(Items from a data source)

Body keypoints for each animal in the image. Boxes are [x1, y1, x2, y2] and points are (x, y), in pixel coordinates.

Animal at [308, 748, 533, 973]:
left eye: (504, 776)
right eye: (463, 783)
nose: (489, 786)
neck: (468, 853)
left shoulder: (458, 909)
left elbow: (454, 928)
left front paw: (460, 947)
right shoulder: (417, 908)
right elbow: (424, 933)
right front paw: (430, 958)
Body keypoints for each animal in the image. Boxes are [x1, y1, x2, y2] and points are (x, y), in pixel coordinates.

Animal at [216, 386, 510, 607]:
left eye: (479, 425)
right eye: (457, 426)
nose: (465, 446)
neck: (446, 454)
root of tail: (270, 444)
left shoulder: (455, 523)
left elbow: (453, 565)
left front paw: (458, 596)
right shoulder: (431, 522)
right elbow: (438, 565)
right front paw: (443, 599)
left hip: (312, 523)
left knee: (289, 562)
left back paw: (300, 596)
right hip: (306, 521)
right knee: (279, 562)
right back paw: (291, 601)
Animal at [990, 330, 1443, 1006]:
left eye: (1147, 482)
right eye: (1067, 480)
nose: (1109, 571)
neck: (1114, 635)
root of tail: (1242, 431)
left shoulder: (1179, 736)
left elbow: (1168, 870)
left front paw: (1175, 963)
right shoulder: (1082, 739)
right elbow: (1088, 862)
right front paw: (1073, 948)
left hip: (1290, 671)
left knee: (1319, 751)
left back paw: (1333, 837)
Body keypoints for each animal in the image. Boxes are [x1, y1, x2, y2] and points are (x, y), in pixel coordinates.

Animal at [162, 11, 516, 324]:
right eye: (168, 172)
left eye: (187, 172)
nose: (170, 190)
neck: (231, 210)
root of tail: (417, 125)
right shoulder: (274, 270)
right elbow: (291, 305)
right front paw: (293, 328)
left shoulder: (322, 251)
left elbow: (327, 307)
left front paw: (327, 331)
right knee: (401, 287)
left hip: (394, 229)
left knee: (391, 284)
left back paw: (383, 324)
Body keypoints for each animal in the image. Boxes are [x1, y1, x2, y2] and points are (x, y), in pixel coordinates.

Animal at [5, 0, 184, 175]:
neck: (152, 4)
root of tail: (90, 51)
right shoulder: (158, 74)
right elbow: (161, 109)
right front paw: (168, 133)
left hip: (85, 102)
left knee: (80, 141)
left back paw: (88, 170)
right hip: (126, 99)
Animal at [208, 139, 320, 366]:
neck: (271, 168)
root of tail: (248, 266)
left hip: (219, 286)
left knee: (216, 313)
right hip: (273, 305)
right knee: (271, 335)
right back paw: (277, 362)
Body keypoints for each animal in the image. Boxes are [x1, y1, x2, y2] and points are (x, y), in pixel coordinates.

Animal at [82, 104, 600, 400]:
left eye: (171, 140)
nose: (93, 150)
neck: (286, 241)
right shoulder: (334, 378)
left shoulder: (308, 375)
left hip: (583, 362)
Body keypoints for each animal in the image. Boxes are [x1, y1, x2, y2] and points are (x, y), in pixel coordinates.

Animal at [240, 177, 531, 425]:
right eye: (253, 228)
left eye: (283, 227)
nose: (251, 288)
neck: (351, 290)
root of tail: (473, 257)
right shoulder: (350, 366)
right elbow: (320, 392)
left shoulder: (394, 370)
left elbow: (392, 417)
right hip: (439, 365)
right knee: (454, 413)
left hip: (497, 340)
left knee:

**What to do**
Working from the entries above, filter out every line that lacks "knee" and copy what remains.

**Solution below**
left knee: (289, 562)
right knee: (279, 562)
left knee: (1319, 751)
right knee: (401, 287)
left knee: (391, 284)
left knee: (80, 141)
left knee: (216, 313)
right knee: (271, 335)
right knee: (454, 413)
left knee:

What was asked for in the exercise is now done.